### What is needed
Look through the listing below, and wherever a line has the string "использования", pull it out.

### Input data
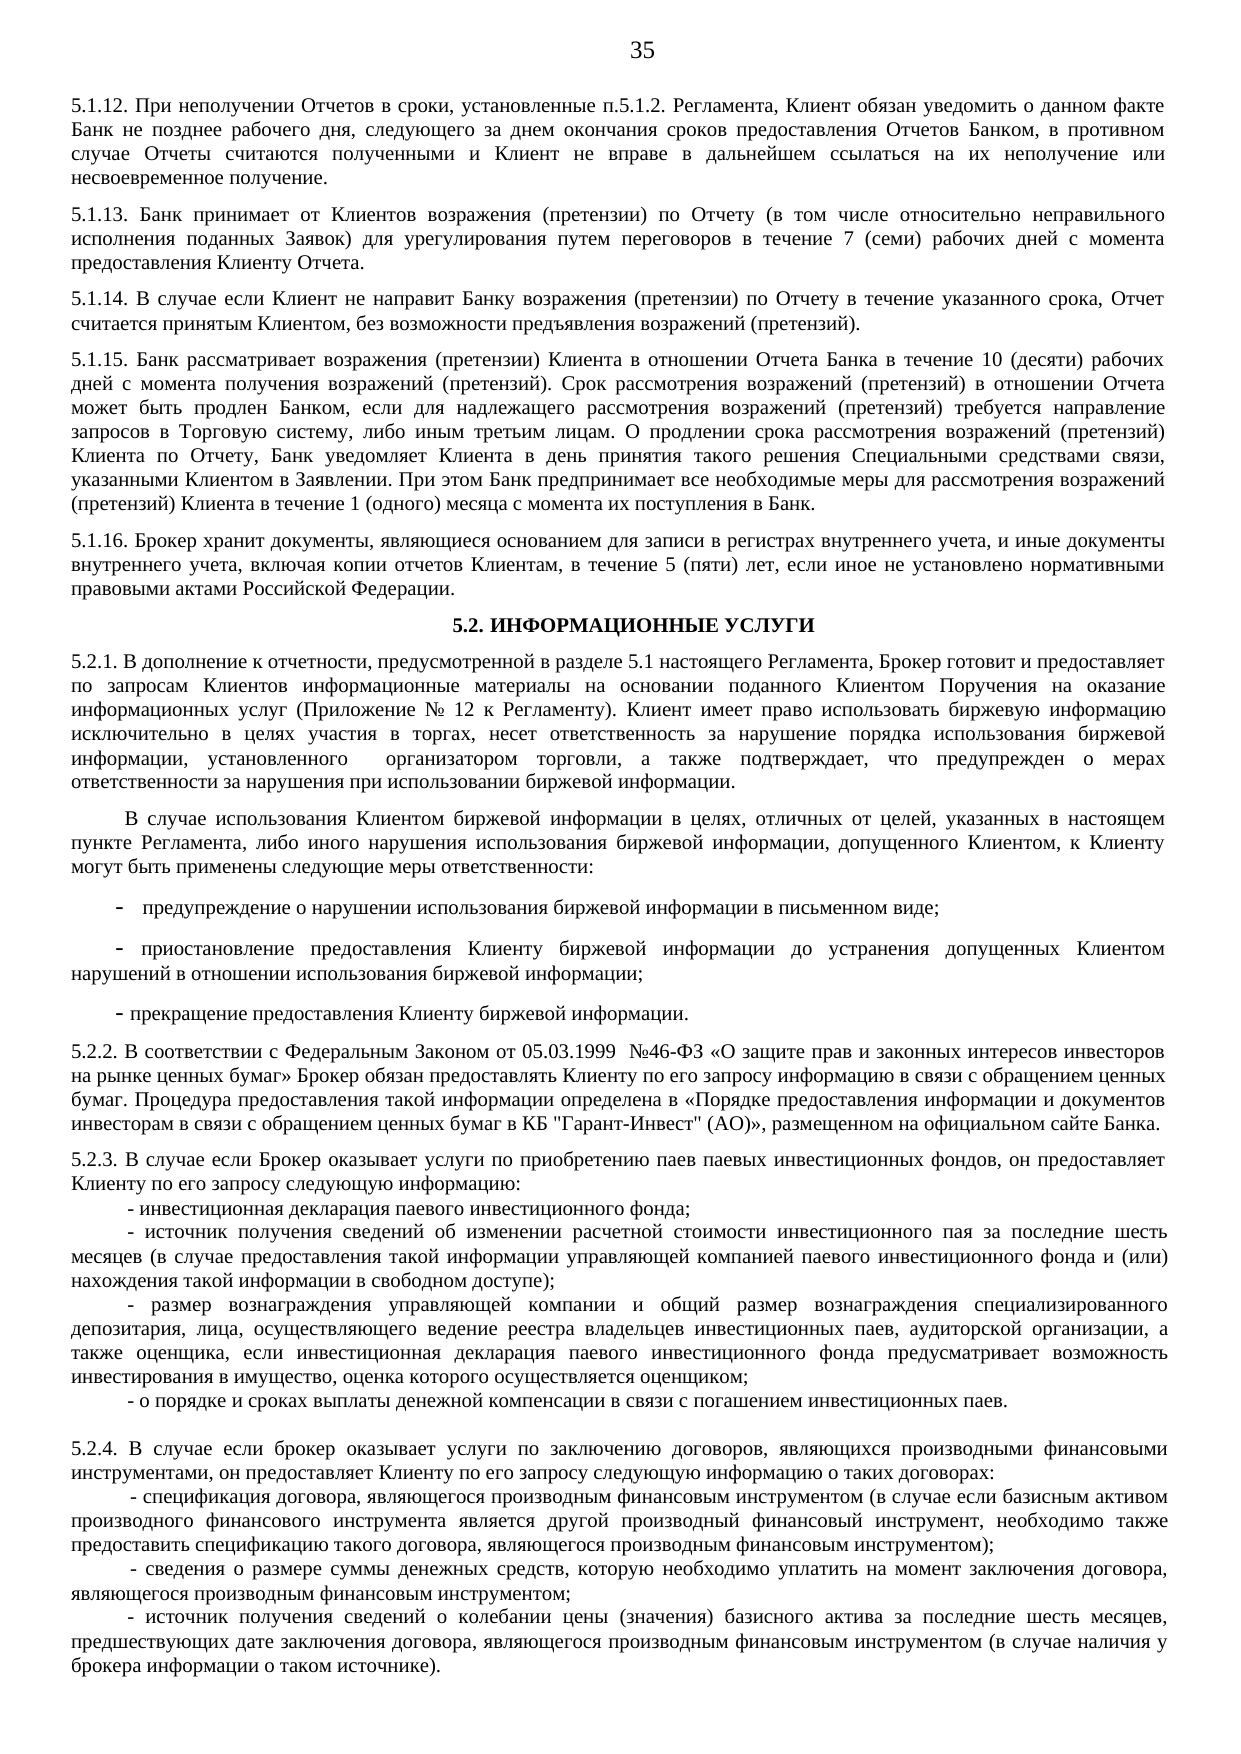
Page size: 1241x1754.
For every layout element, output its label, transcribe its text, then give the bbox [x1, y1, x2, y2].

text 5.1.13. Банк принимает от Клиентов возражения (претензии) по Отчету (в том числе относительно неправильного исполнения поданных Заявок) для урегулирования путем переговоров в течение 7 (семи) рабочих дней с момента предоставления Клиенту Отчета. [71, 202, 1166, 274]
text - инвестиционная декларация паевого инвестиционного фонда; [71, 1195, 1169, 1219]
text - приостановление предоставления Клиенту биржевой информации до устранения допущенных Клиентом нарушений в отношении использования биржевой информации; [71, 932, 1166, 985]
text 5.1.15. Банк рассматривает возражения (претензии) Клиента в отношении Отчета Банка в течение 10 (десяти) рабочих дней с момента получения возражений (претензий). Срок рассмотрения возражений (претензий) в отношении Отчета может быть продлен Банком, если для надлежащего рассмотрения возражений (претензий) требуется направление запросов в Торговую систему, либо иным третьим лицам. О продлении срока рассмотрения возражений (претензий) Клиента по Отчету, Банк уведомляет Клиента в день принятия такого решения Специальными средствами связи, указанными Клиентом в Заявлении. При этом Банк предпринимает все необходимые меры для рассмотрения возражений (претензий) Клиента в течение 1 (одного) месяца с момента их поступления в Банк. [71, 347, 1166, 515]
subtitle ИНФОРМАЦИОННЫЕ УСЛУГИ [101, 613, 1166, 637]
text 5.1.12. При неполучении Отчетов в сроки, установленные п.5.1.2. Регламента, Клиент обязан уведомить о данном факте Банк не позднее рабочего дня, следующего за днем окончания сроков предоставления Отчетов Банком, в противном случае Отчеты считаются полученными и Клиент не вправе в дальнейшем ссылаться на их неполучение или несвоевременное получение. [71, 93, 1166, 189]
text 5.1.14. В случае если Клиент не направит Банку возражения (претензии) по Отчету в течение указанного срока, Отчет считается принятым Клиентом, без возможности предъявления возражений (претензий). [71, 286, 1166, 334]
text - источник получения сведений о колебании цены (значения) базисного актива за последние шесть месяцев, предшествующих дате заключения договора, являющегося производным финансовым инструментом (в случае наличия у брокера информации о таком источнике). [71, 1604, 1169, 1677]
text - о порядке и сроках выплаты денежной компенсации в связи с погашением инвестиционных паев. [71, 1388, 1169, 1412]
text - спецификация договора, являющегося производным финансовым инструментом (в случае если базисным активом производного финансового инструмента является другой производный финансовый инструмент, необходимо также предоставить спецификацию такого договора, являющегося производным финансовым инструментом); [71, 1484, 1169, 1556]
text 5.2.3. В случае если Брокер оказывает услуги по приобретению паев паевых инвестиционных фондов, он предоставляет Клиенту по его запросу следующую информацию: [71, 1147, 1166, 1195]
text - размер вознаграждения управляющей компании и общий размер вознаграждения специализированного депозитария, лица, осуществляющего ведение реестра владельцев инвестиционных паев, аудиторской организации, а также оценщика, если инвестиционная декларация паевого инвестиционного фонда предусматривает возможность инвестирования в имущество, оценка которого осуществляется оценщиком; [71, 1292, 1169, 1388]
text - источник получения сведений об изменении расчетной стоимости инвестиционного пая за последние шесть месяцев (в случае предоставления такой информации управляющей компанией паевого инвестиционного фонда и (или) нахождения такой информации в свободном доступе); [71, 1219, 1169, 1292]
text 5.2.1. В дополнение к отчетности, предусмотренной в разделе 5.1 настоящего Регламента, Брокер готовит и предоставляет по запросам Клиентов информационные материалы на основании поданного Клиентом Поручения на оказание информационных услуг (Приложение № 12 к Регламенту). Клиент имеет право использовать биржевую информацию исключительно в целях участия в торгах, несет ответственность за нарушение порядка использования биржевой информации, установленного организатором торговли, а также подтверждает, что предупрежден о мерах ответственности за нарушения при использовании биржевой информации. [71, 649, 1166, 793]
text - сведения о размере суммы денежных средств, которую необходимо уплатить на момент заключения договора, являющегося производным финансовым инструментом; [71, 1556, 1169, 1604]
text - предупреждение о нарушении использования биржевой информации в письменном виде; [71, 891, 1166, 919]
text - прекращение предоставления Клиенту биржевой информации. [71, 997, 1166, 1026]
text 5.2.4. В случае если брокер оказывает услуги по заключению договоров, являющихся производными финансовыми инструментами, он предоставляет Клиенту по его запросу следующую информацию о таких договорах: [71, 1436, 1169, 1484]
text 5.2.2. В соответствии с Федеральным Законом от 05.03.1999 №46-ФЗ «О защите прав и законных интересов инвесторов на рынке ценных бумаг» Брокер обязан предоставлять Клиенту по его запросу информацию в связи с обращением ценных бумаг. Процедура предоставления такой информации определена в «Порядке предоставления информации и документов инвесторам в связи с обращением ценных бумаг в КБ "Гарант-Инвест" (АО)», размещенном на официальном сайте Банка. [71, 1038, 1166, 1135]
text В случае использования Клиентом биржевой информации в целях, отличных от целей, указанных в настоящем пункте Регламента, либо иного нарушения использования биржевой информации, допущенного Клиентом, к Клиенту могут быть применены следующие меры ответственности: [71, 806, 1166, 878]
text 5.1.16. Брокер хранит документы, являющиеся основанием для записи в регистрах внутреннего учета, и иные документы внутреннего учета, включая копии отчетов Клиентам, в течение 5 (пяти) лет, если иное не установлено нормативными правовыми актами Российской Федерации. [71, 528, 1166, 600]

--

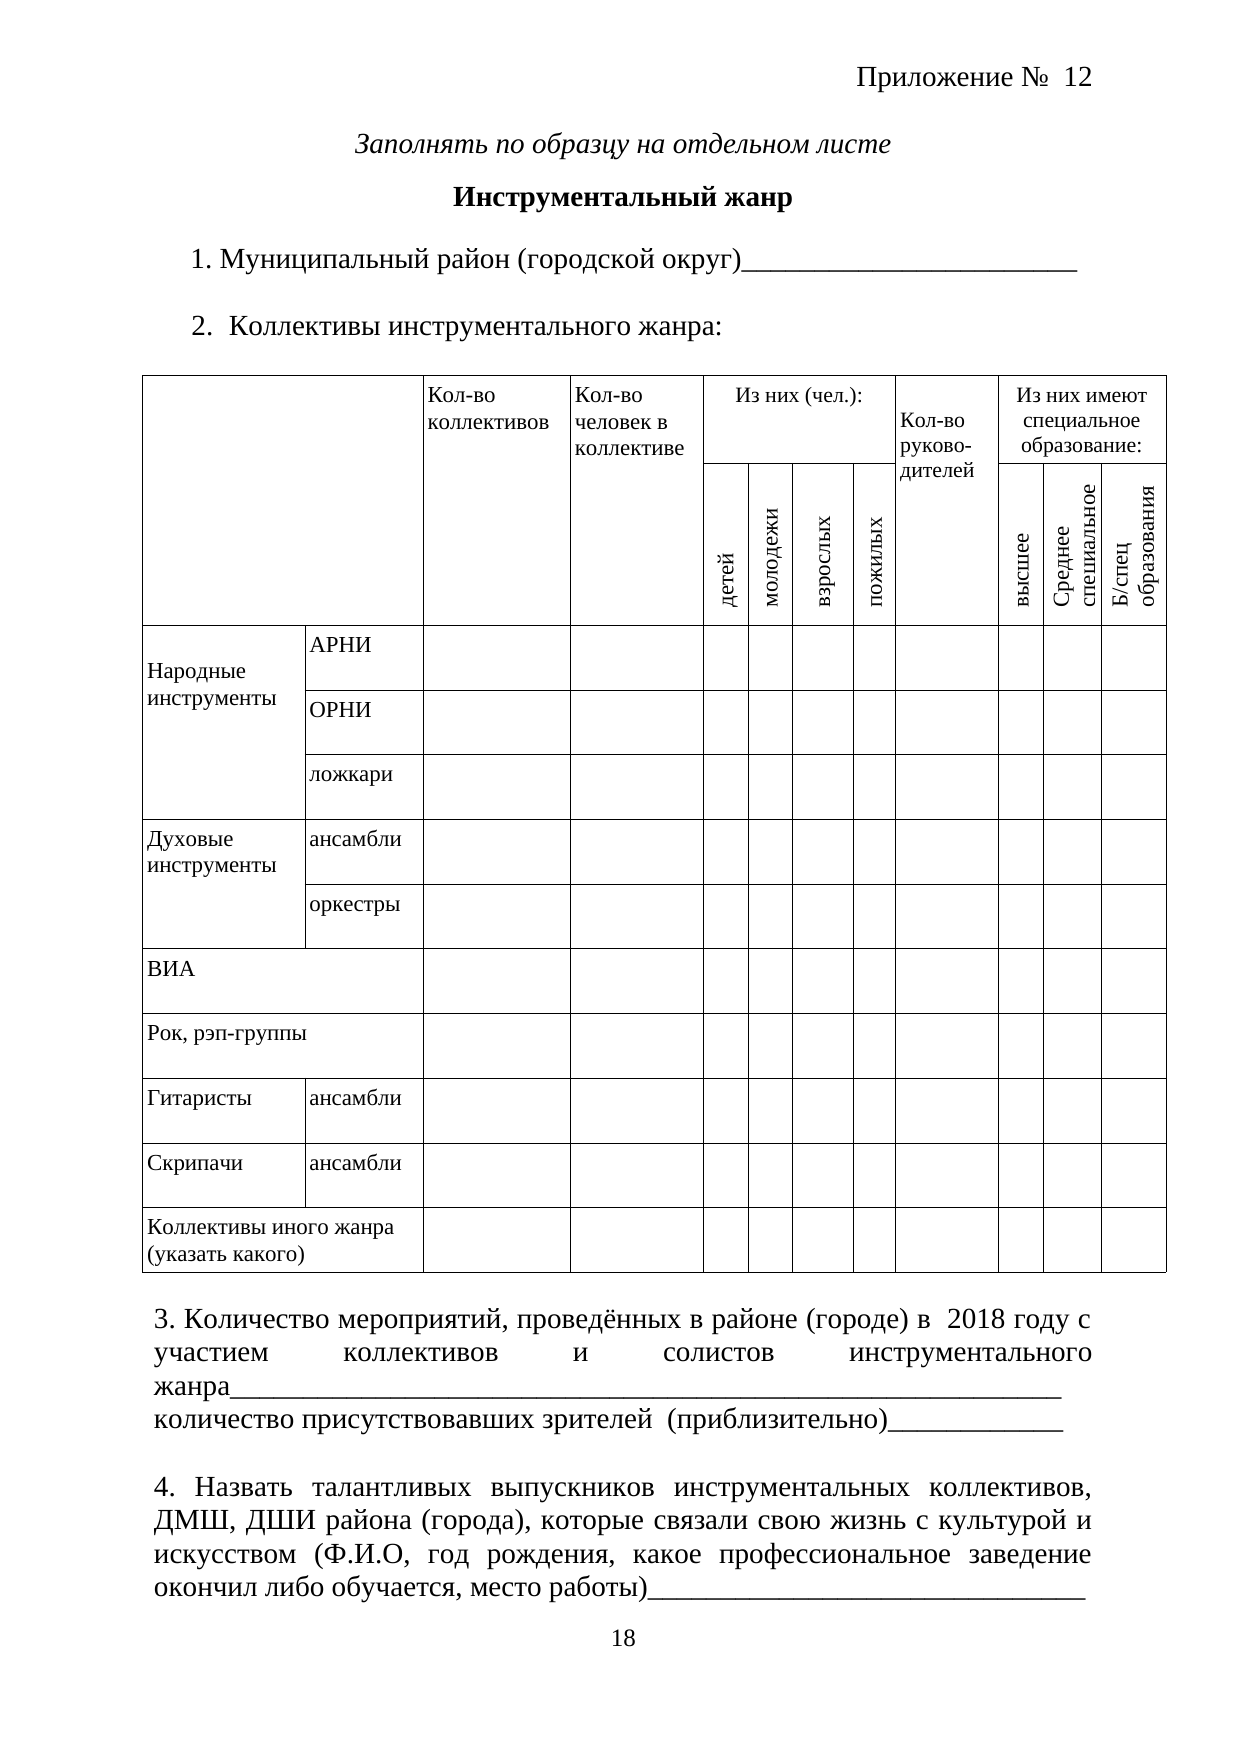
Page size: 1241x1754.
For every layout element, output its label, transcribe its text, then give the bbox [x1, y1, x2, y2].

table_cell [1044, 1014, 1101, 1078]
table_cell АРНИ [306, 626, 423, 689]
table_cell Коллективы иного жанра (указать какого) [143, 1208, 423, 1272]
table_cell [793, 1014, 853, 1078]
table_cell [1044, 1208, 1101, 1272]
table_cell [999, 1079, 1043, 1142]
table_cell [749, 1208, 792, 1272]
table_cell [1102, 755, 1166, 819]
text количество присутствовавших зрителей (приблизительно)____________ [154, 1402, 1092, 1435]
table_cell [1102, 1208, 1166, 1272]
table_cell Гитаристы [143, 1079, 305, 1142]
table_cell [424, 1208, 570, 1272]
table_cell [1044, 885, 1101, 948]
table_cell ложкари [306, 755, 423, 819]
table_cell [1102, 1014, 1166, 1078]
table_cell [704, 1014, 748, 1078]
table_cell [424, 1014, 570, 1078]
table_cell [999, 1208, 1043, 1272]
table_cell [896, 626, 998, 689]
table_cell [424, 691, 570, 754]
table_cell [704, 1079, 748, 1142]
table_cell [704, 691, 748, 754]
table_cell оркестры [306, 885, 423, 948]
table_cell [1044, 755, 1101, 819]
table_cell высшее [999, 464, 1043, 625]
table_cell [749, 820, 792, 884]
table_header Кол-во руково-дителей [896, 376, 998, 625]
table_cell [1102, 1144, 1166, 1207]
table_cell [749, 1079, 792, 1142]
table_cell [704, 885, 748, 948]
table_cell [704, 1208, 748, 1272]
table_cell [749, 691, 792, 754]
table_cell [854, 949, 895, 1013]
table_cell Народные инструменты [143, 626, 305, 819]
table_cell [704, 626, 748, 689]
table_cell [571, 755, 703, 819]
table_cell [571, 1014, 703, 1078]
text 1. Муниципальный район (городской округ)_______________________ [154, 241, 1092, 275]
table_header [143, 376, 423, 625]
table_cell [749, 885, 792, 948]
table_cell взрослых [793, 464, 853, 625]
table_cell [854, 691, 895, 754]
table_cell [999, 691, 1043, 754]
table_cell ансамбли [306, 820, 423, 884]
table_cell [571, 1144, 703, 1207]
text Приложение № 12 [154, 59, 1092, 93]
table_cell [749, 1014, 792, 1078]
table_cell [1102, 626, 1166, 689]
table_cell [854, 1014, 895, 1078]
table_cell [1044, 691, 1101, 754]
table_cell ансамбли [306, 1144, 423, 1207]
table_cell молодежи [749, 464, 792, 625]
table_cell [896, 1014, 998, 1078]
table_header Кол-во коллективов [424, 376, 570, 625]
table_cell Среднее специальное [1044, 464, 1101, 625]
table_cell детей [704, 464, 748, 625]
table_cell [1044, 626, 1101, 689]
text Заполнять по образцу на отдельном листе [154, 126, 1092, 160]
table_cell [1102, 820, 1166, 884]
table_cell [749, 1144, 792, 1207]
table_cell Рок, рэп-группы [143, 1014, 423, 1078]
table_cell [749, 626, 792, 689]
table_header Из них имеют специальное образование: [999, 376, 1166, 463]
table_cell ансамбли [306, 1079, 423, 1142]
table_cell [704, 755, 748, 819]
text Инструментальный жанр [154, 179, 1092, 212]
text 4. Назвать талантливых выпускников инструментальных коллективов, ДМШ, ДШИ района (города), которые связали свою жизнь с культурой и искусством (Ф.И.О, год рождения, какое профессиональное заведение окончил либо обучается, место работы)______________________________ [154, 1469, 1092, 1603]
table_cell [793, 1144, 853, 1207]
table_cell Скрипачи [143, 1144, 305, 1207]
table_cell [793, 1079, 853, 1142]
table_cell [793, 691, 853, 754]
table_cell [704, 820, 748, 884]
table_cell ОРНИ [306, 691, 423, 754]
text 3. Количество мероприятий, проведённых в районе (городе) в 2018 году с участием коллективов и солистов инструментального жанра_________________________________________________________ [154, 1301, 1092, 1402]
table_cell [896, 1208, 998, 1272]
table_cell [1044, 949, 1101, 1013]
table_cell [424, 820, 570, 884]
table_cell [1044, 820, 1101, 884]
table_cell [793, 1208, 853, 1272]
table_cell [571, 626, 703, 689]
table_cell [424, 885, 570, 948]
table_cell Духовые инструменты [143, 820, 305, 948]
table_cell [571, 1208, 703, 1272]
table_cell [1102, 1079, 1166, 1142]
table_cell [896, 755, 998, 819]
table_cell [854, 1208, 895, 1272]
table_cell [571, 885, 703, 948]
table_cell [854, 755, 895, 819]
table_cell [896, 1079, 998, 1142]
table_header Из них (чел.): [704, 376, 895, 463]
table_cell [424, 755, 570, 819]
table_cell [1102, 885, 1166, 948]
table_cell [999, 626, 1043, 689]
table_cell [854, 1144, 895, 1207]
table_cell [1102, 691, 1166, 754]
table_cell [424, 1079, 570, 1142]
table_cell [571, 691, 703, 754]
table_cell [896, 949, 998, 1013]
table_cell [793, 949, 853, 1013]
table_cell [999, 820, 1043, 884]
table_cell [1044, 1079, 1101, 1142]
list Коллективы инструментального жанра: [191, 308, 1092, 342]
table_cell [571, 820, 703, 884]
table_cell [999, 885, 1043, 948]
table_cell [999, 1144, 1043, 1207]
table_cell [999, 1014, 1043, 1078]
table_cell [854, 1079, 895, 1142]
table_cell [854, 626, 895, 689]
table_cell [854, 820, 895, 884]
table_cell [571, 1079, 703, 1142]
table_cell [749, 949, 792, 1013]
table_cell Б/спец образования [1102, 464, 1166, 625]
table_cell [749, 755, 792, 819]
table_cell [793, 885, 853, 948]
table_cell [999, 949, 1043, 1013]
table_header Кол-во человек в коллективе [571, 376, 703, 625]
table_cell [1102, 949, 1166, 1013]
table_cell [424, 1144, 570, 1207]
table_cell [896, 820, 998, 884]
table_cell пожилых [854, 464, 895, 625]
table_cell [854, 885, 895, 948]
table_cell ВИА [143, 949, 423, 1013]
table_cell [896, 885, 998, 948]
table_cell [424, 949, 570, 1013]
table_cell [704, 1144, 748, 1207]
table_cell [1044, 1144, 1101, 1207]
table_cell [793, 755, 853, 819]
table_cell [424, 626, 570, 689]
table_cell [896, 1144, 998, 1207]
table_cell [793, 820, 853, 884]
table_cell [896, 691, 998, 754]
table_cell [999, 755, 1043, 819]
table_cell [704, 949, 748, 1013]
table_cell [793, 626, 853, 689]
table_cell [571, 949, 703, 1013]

### Expected answer
text - приостановление предоставления Клиенту биржевой информации до устранения допущенных Клиентом нарушений в отношении использования биржевой информации; [71, 932, 1166, 985]
text 5.2.1. В дополнение к отчетности, предусмотренной в разделе 5.1 настоящего Регламента, Брокер готовит и предоставляет по запросам Клиентов информационные материалы на основании поданного Клиентом Поручения на оказание информационных услуг (Приложение № 12 к Регламенту). Клиент имеет право использовать биржевую информацию исключительно в целях участия в торгах, несет ответственность за нарушение порядка использования биржевой информации, установленного организатором торговли, а также подтверждает, что предупрежден о мерах ответственности за нарушения при использовании биржевой информации. [71, 649, 1166, 793]
text - предупреждение о нарушении использования биржевой информации в письменном виде; [71, 891, 1166, 919]
text В случае использования Клиентом биржевой информации в целях, отличных от целей, указанных в настоящем пункте Регламента, либо иного нарушения использования биржевой информации, допущенного Клиентом, к Клиенту могут быть применены следующие меры ответственности: [71, 806, 1166, 878]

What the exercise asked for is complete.